** JOB ITEM **
Nothing in the records may be left out or reworded; return them exactly.

** MATERIAL SHOWN **
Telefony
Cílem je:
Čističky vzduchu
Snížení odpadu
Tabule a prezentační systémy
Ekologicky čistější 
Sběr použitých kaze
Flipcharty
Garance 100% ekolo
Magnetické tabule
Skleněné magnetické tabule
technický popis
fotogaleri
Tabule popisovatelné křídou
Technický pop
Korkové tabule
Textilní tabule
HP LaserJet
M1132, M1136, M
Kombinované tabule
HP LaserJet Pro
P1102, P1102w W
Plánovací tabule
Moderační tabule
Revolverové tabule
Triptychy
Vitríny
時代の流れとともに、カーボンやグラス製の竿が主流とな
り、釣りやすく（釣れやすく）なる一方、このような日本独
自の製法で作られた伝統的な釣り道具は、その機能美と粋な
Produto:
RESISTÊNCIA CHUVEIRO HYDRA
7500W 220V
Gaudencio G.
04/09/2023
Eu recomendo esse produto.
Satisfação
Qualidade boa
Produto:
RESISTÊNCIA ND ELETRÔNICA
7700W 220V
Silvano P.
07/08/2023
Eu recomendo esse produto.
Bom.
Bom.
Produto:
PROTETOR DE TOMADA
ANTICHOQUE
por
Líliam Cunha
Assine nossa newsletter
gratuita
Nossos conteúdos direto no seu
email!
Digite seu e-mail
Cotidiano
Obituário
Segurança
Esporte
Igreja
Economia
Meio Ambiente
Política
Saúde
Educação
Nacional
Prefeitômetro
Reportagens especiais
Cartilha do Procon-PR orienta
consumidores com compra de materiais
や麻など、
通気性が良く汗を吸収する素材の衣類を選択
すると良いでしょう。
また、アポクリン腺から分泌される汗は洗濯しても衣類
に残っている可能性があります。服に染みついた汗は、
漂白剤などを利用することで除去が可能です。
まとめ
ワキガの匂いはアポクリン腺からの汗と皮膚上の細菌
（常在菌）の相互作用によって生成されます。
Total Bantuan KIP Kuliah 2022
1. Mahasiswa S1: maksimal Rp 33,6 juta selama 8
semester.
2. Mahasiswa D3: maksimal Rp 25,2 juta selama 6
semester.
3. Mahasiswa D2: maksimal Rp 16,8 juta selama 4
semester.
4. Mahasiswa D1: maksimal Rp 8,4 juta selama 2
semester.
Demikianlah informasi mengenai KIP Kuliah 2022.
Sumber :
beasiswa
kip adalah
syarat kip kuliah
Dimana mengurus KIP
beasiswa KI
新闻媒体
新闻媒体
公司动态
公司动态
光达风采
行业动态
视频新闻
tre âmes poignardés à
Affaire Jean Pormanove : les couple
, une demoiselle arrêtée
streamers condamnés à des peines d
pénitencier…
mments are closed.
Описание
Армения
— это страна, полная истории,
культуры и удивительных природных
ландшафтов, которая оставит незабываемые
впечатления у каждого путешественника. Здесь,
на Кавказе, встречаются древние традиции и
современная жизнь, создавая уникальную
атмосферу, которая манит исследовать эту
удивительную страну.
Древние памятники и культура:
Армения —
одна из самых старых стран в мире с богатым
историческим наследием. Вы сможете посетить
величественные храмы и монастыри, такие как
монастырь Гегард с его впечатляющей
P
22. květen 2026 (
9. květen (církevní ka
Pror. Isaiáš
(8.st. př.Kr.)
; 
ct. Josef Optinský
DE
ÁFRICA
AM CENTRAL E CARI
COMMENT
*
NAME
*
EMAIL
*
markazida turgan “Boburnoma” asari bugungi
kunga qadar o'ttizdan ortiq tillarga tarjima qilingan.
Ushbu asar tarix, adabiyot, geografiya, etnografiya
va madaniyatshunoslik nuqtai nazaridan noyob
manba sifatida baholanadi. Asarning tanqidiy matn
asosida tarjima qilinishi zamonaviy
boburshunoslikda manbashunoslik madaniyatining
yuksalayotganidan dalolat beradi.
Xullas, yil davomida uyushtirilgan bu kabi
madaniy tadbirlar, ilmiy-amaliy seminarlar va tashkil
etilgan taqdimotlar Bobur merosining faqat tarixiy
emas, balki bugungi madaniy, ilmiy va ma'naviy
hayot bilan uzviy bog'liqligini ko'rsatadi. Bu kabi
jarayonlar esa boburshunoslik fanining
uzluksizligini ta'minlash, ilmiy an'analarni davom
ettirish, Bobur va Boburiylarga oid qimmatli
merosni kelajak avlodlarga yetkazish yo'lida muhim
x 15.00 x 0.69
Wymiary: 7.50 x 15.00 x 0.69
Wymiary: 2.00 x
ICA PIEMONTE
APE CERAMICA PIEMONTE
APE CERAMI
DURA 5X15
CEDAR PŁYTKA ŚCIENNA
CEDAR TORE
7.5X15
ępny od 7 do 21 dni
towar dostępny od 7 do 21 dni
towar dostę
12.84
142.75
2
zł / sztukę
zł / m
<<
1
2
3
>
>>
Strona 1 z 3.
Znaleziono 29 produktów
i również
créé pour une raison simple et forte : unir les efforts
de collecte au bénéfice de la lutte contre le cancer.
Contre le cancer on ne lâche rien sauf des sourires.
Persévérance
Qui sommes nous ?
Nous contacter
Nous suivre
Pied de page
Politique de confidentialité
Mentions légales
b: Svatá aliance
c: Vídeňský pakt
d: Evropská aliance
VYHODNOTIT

** ANSWER SECTION **
Telefony
Cílem je:
Čističky vzduchu
Snížení odpadu
Tabule a prezentační systémy
Ekologicky čistější 
Sběr použitých kaze
Flipcharty
Garance 100% ekolo
Magnetické tabule
Skleněné magnetické tabule
technický popis
fotogaleri
Tabule popisovatelné křídou
Technický pop
Korkové tabule
Textilní tabule
HP LaserJet
M1132, M1136, M
Kombinované tabule
HP LaserJet Pro
P1102, P1102w W
Plánovací tabule
Moderační tabule
Revolverové tabule
Triptychy
Vitríny
時代の流れとともに、カーボンやグラス製の竿が主流とな
り、釣りやすく（釣れやすく）なる一方、このような日本独
自の製法で作られた伝統的な釣り道具は、その機能美と粋な
Produto:
RESISTÊNCIA CHUVEIRO HYDRA
7500W 220V
Gaudencio G.
04/09/2023
Eu recomendo esse produto.
Satisfação
Qualidade boa
Produto:
RESISTÊNCIA ND ELETRÔNICA
7700W 220V
Silvano P.
07/08/2023
Eu recomendo esse produto.
Bom.
Bom.
Produto:
PROTETOR DE TOMADA
ANTICHOQUE
por
Líliam Cunha
Assine nossa newsletter
gratuita
Nossos conteúdos direto no seu
email!
Digite seu e-mail
Cotidiano
Obituário
Segurança
Esporte
Igreja
Economia
Meio Ambiente
Política
Saúde
Educação
Nacional
Prefeitômetro
Reportagens especiais
Cartilha do Procon-PR orienta
consumidores com compra de materiais
や麻など、
通気性が良く汗を吸収する素材の衣類を選択
すると良いでしょう。
また、アポクリン腺から分泌される汗は洗濯しても衣類
に残っている可能性があります。服に染みついた汗は、
漂白剤などを利用することで除去が可能です。
まとめ
ワキガの匂いはアポクリン腺からの汗と皮膚上の細菌
（常在菌）の相互作用によって生成されます。
Total Bantuan KIP Kuliah 2022
1. Mahasiswa S1: maksimal Rp 33,6 juta selama 8
semester.
2. Mahasiswa D3: maksimal Rp 25,2 juta selama 6
semester.
3. Mahasiswa D2: maksimal Rp 16,8 juta selama 4
semester.
4. Mahasiswa D1: maksimal Rp 8,4 juta selama 2
semester.
Demikianlah informasi mengenai KIP Kuliah 2022.
Sumber :
beasiswa
kip adalah
syarat kip kuliah
Dimana mengurus KIP
beasiswa KI
新闻媒体
新闻媒体
公司动态
公司动态
光达风采
行业动态
视频新闻
tre âmes poignardés à
Affaire Jean Pormanove : les couple
, une demoiselle arrêtée
streamers condamnés à des peines d
pénitencier…
mments are closed.
Описание
Армения
— это страна, полная истории,
культуры и удивительных природных
ландшафтов, которая оставит незабываемые
впечатления у каждого путешественника. Здесь,
на Кавказе, встречаются древние традиции и
современная жизнь, создавая уникальную
атмосферу, которая манит исследовать эту
удивительную страну.
Древние памятники и культура:
Армения —
одна из самых старых стран в мире с богатым
историческим наследием. Вы сможете посетить
величественные храмы и монастыри, такие как
монастырь Гегард с его впечатляющей
P
22. květen 2026 (
9. květen (církevní ka
Pror. Isaiáš
(8.st. př.Kr.)
; 
ct. Josef Optinský
DE
ÁFRICA
AM CENTRAL E CARI
COMMENT
*
NAME
*
EMAIL
*
markazida turgan “Boburnoma” asari bugungi
kunga qadar o'ttizdan ortiq tillarga tarjima qilingan.
Ushbu asar tarix, adabiyot, geografiya, etnografiya
va madaniyatshunoslik nuqtai nazaridan noyob
manba sifatida baholanadi. Asarning tanqidiy matn
asosida tarjima qilinishi zamonaviy
boburshunoslikda manbashunoslik madaniyatining
yuksalayotganidan dalolat beradi.
Xullas, yil davomida uyushtirilgan bu kabi
madaniy tadbirlar, ilmiy-amaliy seminarlar va tashkil
etilgan taqdimotlar Bobur merosining faqat tarixiy
emas, balki bugungi madaniy, ilmiy va ma'naviy
hayot bilan uzviy bog'liqligini ko'rsatadi. Bu kabi
jarayonlar esa boburshunoslik fanining
uzluksizligini ta'minlash, ilmiy an'analarni davom
ettirish, Bobur va Boburiylarga oid qimmatli
merosni kelajak avlodlarga yetkazish yo'lida muhim
x 15.00 x 0.69
Wymiary: 7.50 x 15.00 x 0.69
Wymiary: 2.00 x
ICA PIEMONTE
APE CERAMICA PIEMONTE
APE CERAMI
DURA 5X15
CEDAR PŁYTKA ŚCIENNA
CEDAR TORE
7.5X15
ępny od 7 do 21 dni
towar dostępny od 7 do 21 dni
towar dostę
12.84
142.75
2
zł / sztukę
zł / m
<<
1
2
3
>
>>
Strona 1 z 3.
Znaleziono 29 produktów
i również
créé pour une raison simple et forte : unir les efforts
de collecte au bénéfice de la lutte contre le cancer.
Contre le cancer on ne lâche rien sauf des sourires.
Persévérance
Qui sommes nous ?
Nous contacter
Nous suivre
Pied de page
Politique de confidentialité
Mentions légales
b: Svatá aliance
c: Vídeňský pakt
d: Evropská aliance
VYHODNOTIT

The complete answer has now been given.